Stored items
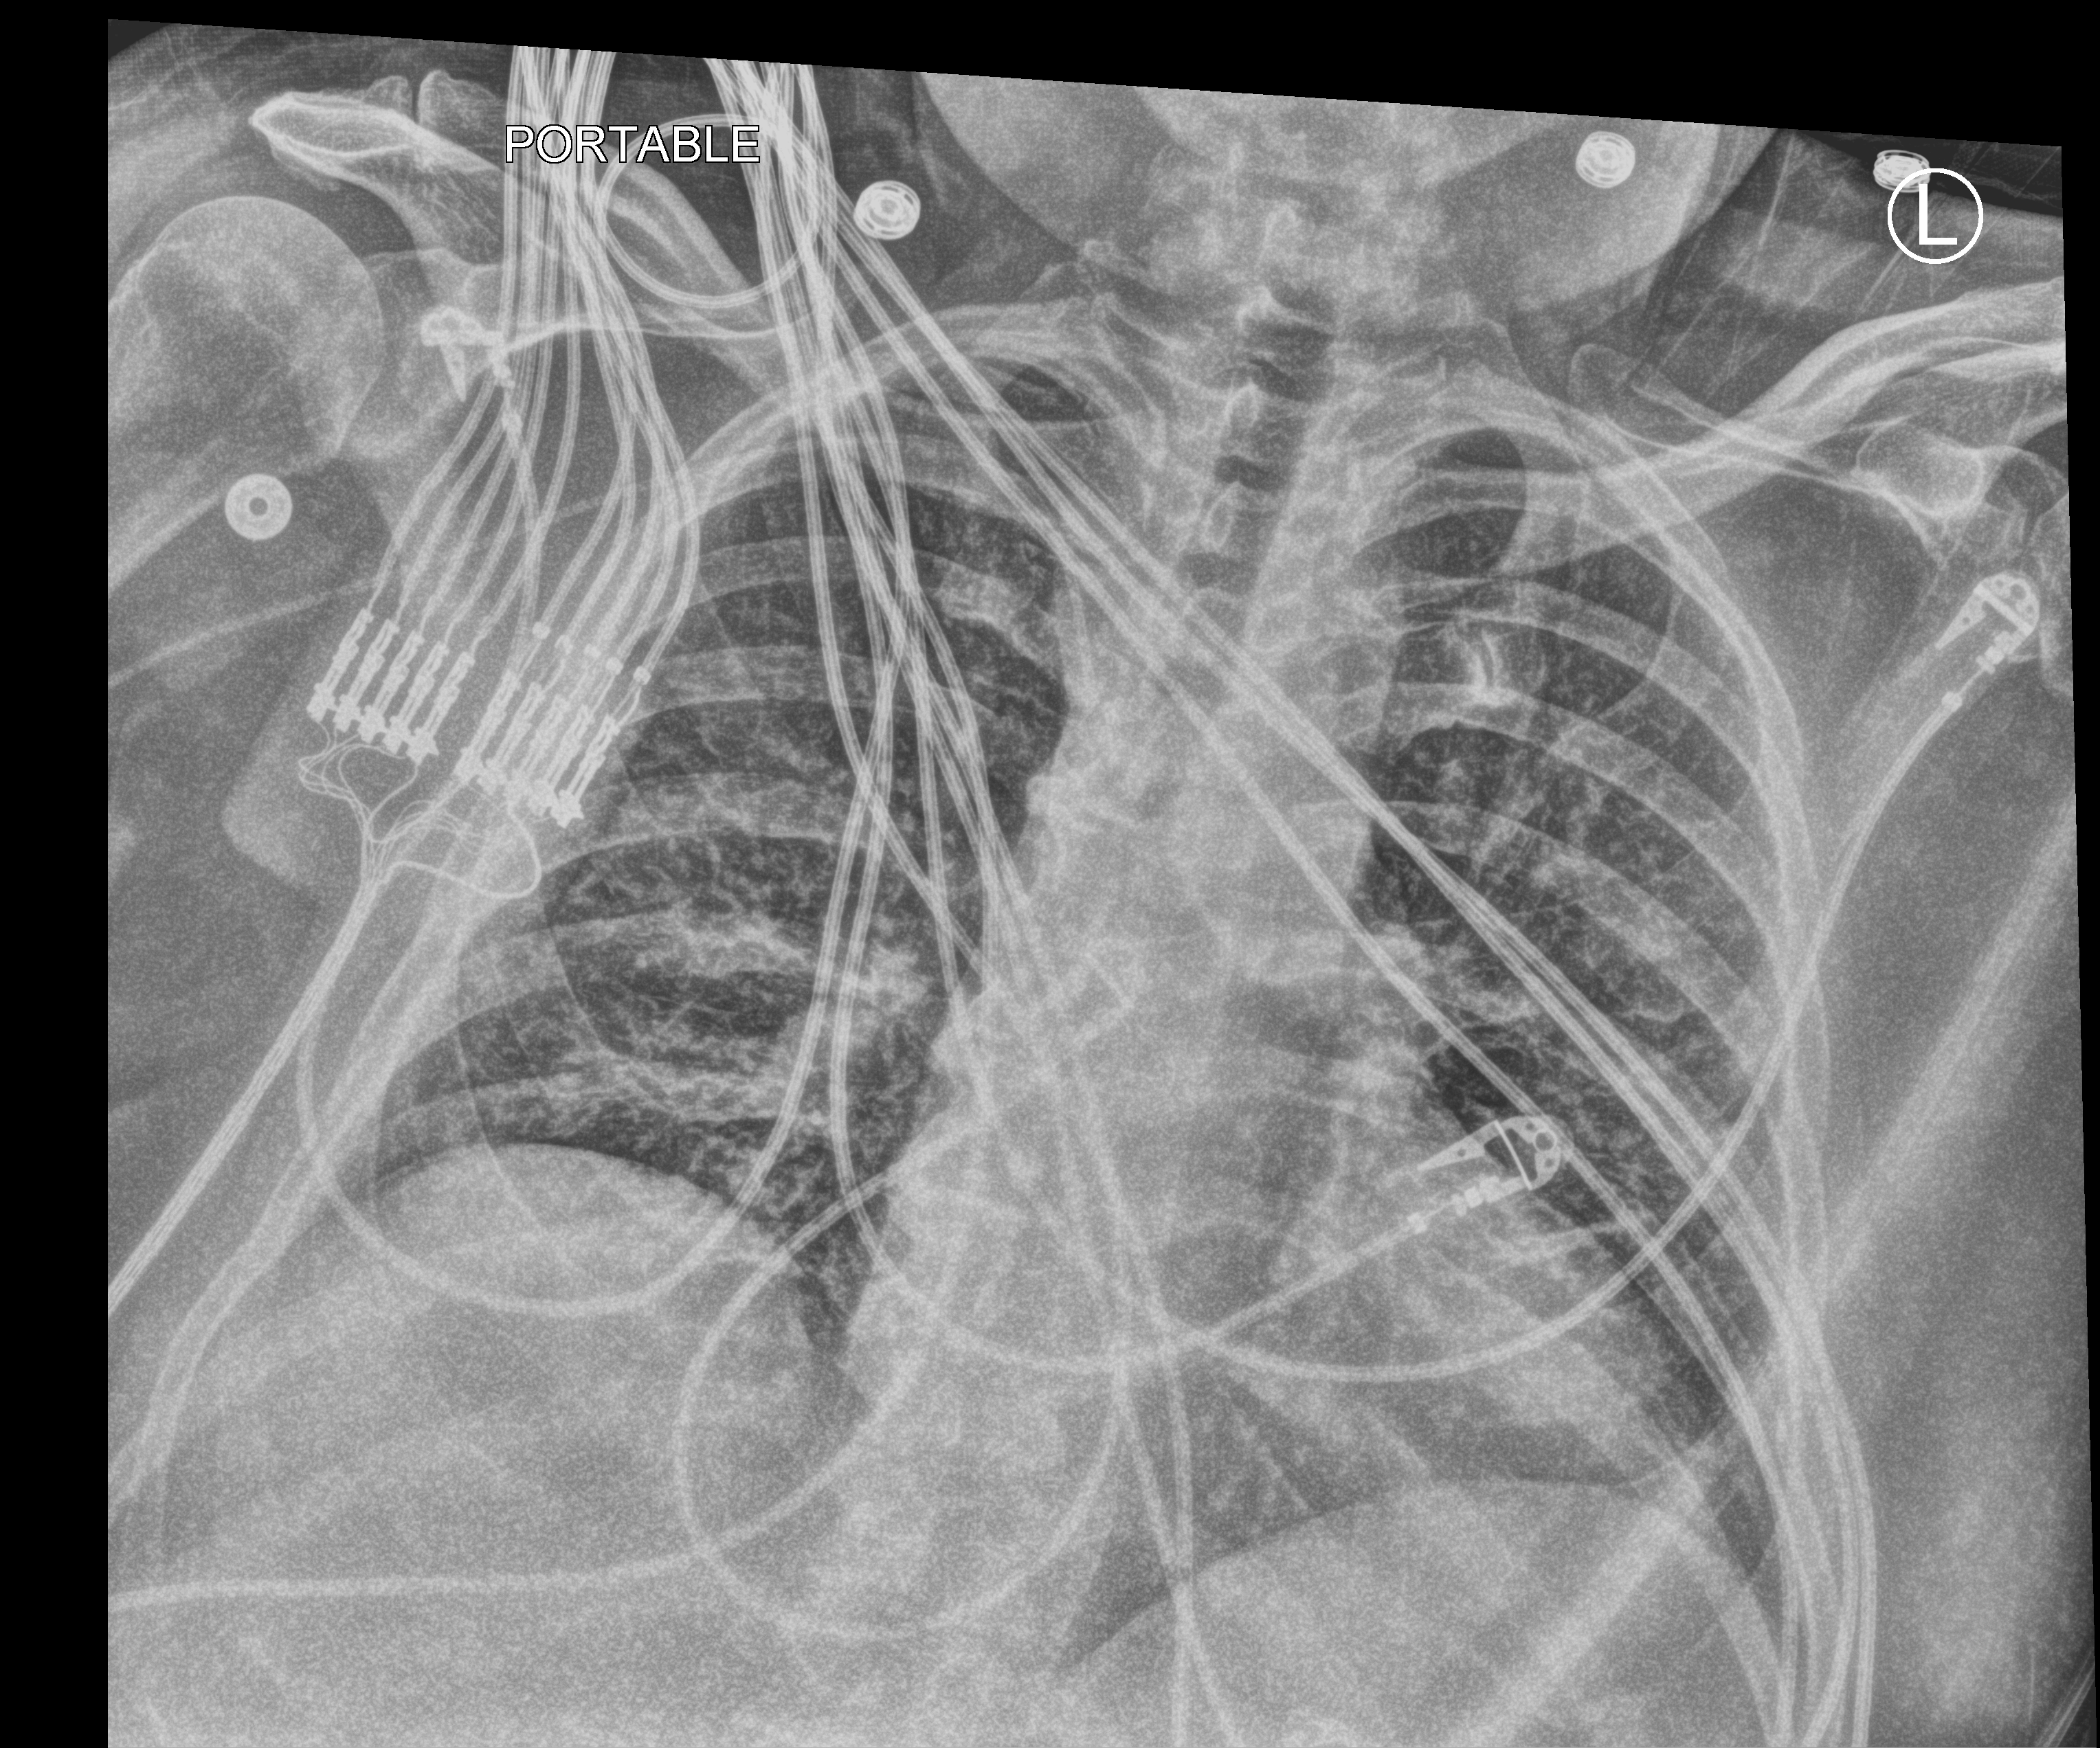
Bedside chest radiograph (computed radiography), anteroposterior (AP) projection. Male patient hospitalised with COVID-19, age 18–59 years.
Hospital-stay facts (about this admission, not read from this image; timing relative to this image not recorded): admitted to intensive care during this hospital stay: yes; length of hospital stay: 21 days.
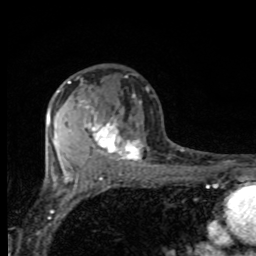
Breast MRI, one axial slice; slice 49 of 80 in the series (ordered by position); cropped to one breast; dynamic contrast-enhanced series, time point 2 of 8 at this slice position (early post-contrast); 1.5 T; TE 4.2 ms, TR 7 ms; 2 mm slice thickness; 256 × 256 image matrix. Female patient.
Annotated regions visible in this slice (semi-automatic segmentation, software-assisted and operator-edited):
- enhancing-tissue mask used for the functional tumour volume (all voxels passing the contrast-enhancement thresholds inside the analysis volume; usually the tumour): bounding box <68,80,143,162> (left, top, right, bottom; pixels)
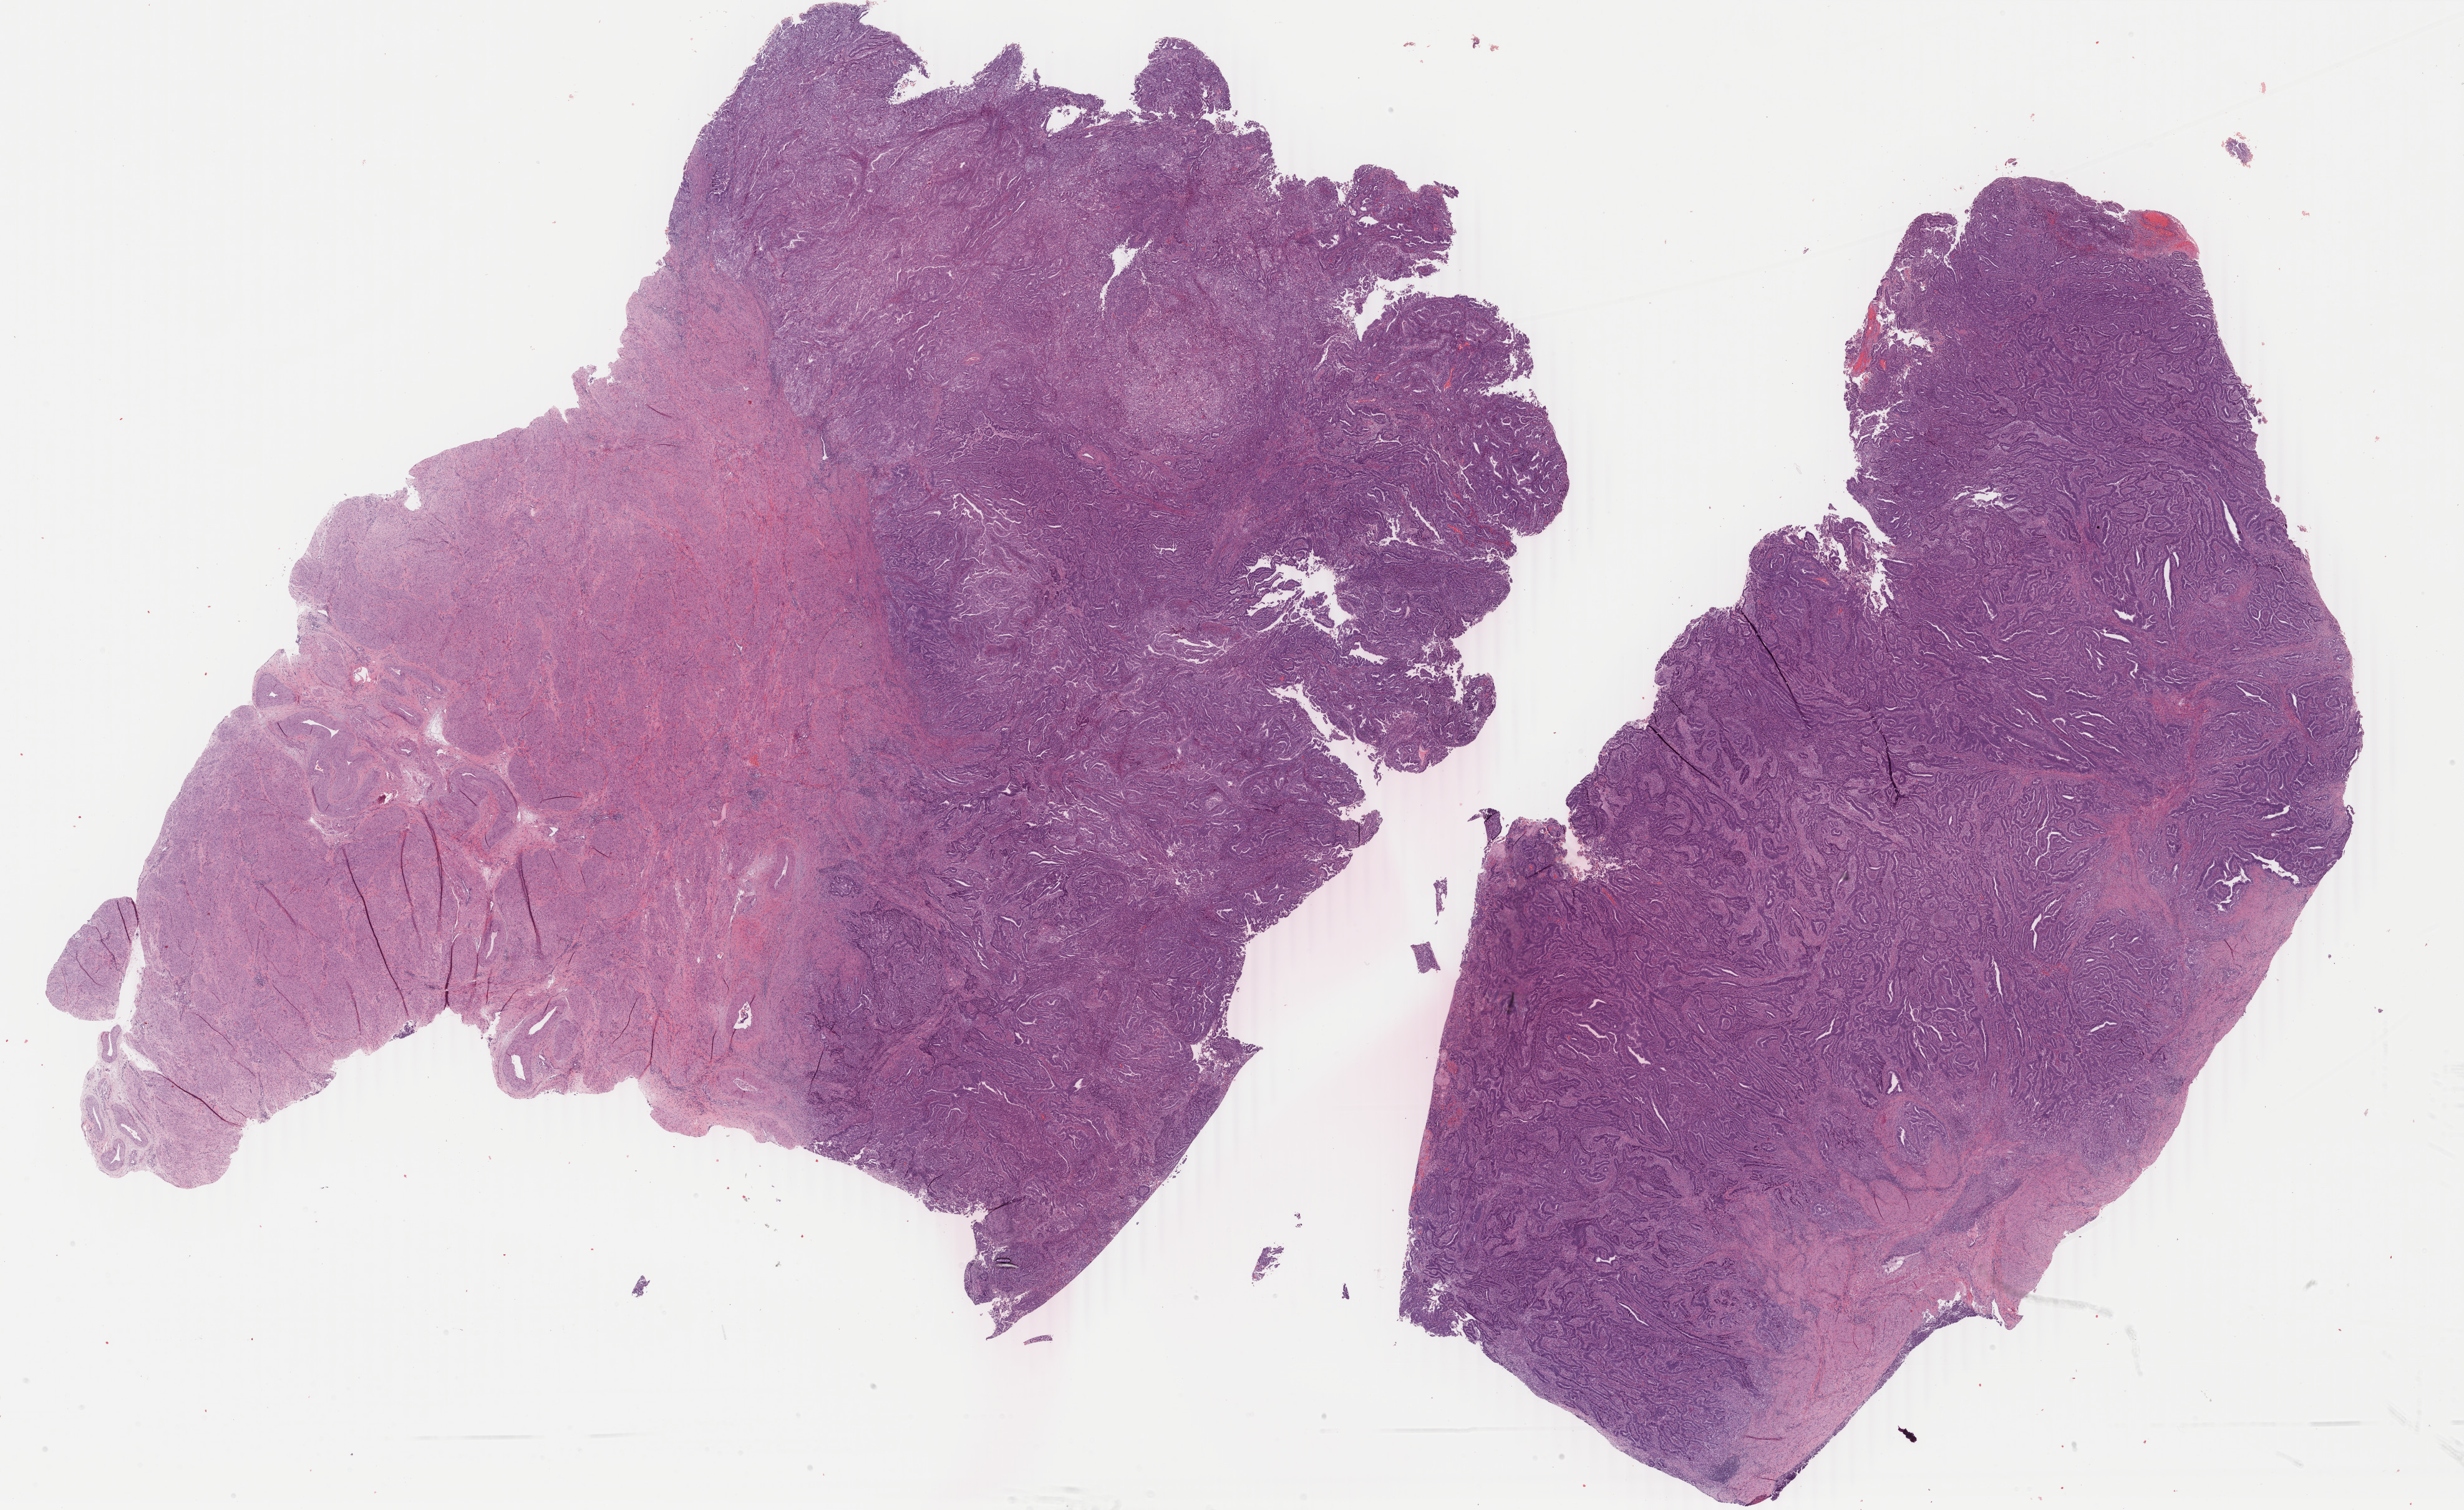
Digitized Hematoxylin and eosin (H&E) stained tissue section (whole slide), a low-resolution overview of the entire scanned area, about 31.4 x 19.2 mm (from a 40x scan); FFPE section; sample: primary tumour, uterus. Female, age 55 years at initial diagnosis. Histologic grade: G3 (poorly differentiated).
Pathologic diagnosis: Endometrioid adenocarcinoma, NOS (endometrium). FIGO stage: IIB.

§ Activity:
Copy each line of the records that contains the word "diagnosis".

§ Answer below:
Digitized Hematoxylin and eosin (H&E) stained tissue section (whole slide), a low-resolution overview of the entire scanned area, about 31.4 x 19.2 mm (from a 40x scan); FFPE section; sample: primary tumour, uterus. Female, age 55 years at initial diagnosis. Histologic grade: G3 (poorly differentiated).
Pathologic diagnosis: Endometrioid adenocarcinoma, NOS (endometrium). FIGO stage: IIB.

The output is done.